12 Responses to “Calico Update 1/2/10 & new video”

  1. Janet Ferguson Says:

    This is a good video — don’t know if it’s been posted or not?

    includes interview with Craig Downer and also Shepherd talking, plus shows horses. Video is a newscast.

  2. Christine Says:

    Did you guys mean THIS video?

    The link you have above just goes to the same website as the other links in the post, which only has a video of the capture on Dec 31st.

  3. Christine Says:

    I emailed the heads of the Curly Mustang Association because one of Freedom’s bay mares in the third photo looks like she could be a Curly. She could also just be sweaty with a heavy coat, but if she does turn out to be one, that would be one horse saved from long-term holding, and maybe even her foal.

    • Anne Says:

      I read about the Curly: there is a pix of what I would refer to as a Curly I have seen on a website roundedup by the BLM; a very big healthy type horse
      hopefully this horse will be rescued then; “Curly Mustang Asc.?; thank u !

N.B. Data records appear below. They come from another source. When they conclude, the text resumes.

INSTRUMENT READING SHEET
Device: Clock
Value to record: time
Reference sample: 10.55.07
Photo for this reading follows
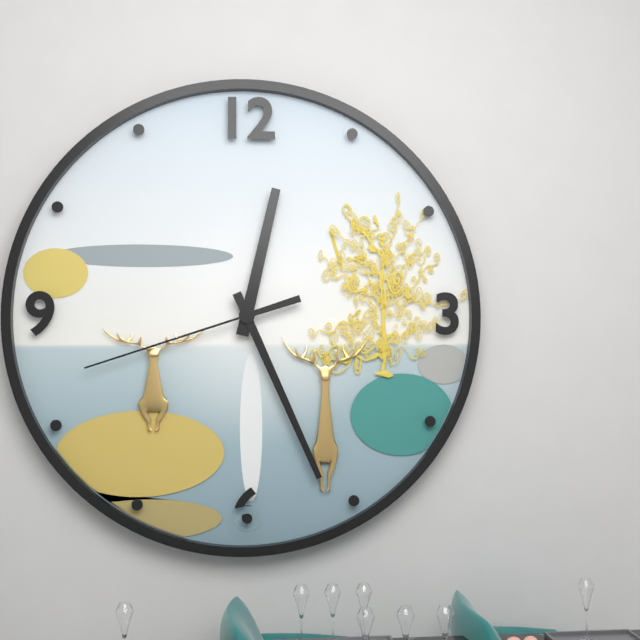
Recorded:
12.26.42
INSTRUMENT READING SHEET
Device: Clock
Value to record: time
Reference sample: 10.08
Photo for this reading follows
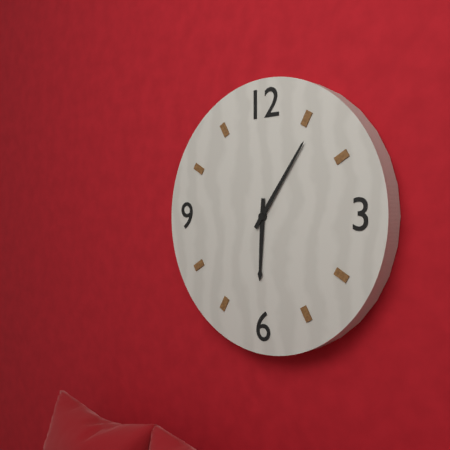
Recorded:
6.06
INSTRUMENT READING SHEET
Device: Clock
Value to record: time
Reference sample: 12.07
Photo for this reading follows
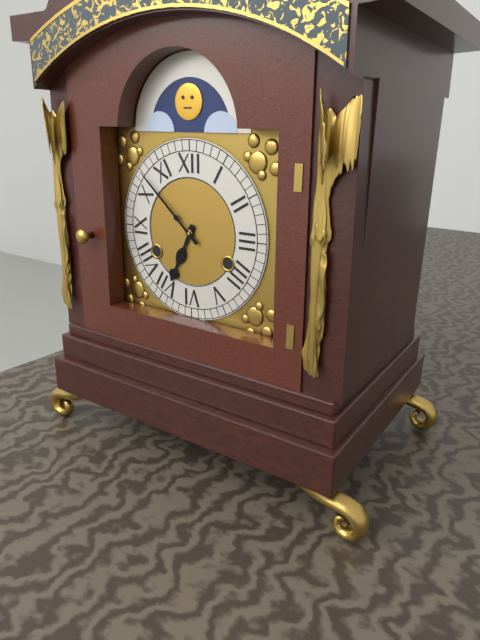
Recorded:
6.52
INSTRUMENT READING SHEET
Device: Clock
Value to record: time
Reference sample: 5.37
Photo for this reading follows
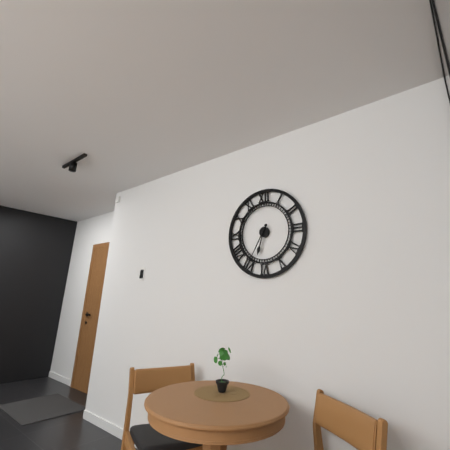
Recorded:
6.35
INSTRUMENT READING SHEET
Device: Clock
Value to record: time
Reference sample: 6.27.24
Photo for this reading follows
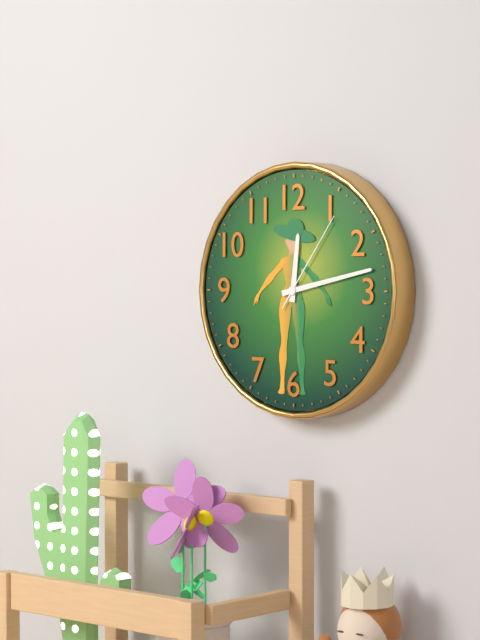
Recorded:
12.13.06
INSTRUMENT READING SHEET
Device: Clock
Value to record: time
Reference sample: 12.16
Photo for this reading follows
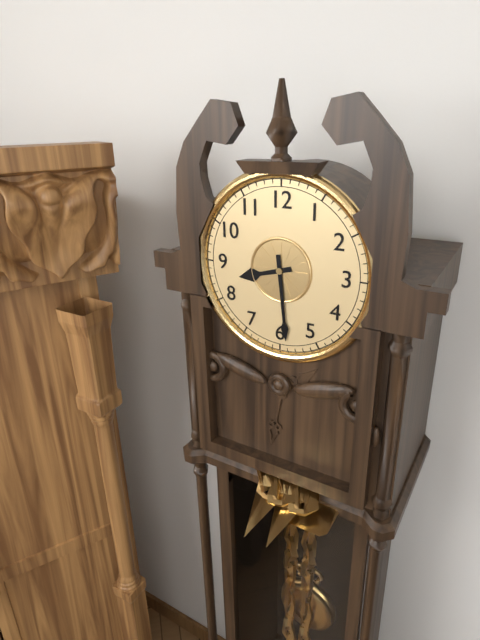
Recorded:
8.29
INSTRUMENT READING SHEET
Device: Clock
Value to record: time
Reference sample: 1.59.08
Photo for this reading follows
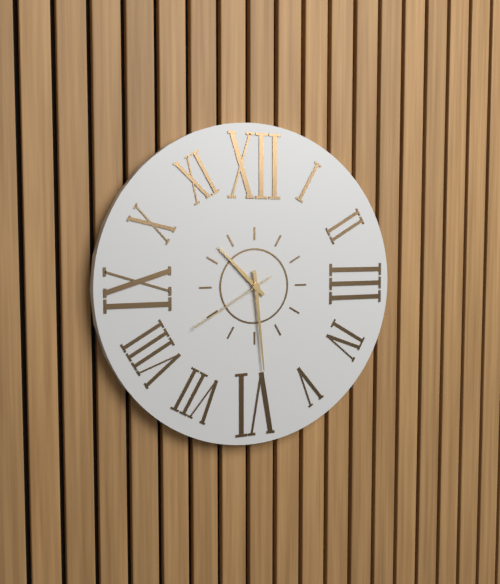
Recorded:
10.29.40
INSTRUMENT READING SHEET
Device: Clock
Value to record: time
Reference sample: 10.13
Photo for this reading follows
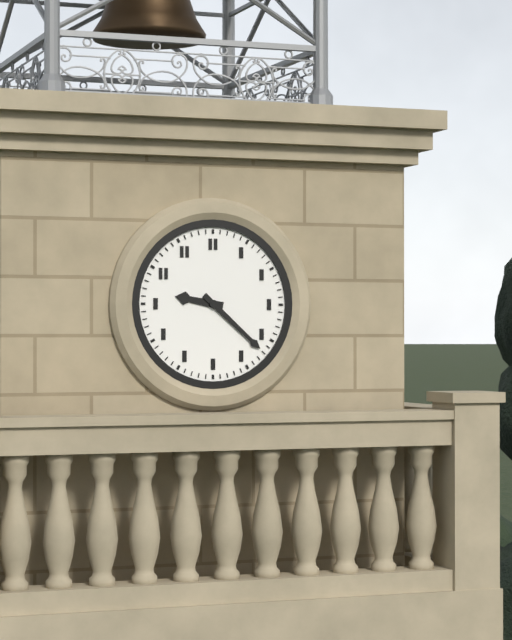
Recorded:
9.22
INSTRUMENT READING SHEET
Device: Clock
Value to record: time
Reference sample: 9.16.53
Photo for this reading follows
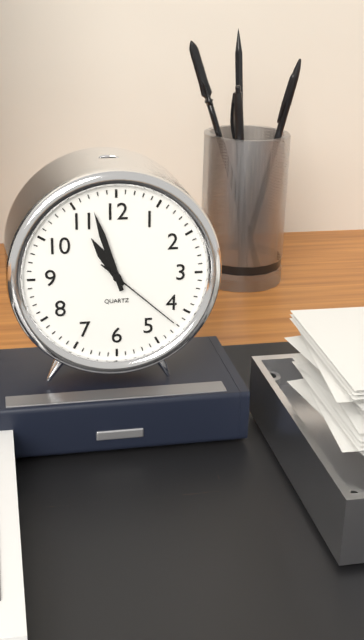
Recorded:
10.57.22
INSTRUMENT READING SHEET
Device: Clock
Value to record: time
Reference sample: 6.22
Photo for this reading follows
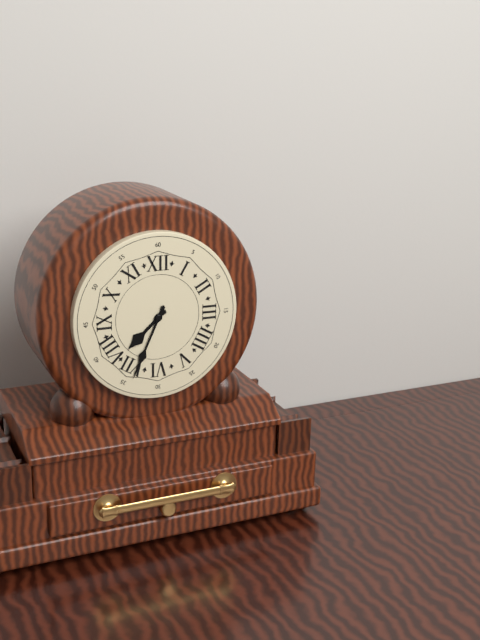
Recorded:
7.34
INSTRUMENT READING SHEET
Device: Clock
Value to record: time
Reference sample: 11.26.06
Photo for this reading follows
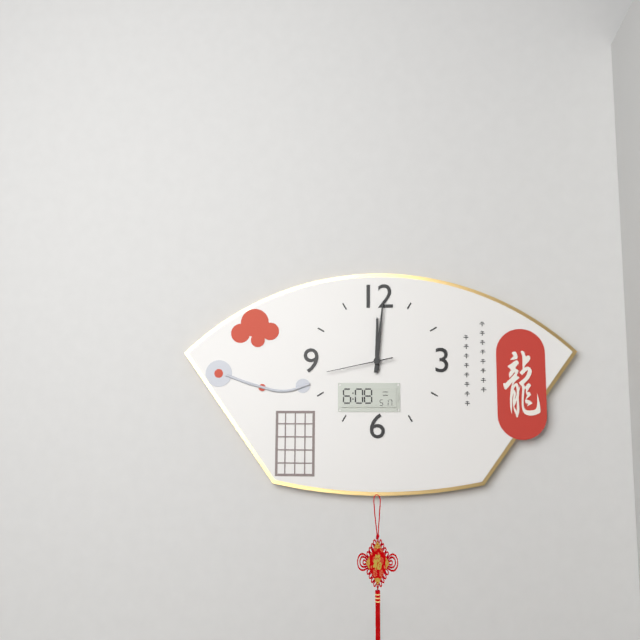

      I will post the link if I can find; good to know ! thank you ! anne conn. usa

  4. Marilyn Wargo Says:

    The roundup video is very good and shows the stress and confusion the horses are experiencing as they are suddenly within the entry pens. Always very hard to see them taken like this knowing what will happen. I guess the rumor was not true and the Calico roundup continues….. mar

    • Marilyn Wargo Says:

      This is all BLM has at the site for gather updates. They just redid the format but have stooped short of the Escape of Freedom the Black Stallion. Mar
      Gather Activity Updates

      Updates will be posted as we receive information.

      Dec. 31, 2009
      Four people were escorted to the gather site today, Craig Downer, Elyse Gardner, Deniz Bolbol and Willis Lamm. There is heavy snowfall at the gather site and the contractor is not flying today. Snow is forecasted until mid-day Friday.

      Today, 66 horses were transported to the Fallon facility (27 studs, 25 mares, 13 weanlings and one foal). All of the horses are in normal condition for winter gathers, with a few noted in lesser condition.

      No horses were shipped on Wednesday. There are no plans to ship any animals on Friday. Next update will be Monday, Jan. 4.

      Wednesday, Dec. 30, 2009
      Seventy-three of the 74 horses captured on Monday were unloaded at the Fallon facility on Tuesday. Many of the horses are in good body condition. One horse, a 20-plus year-old mare with a body condition index of 2 (poor) was euthanized at the gather site on the recommendation of the onsite veterinarian who determined it was unlikely her condition would improve with better care.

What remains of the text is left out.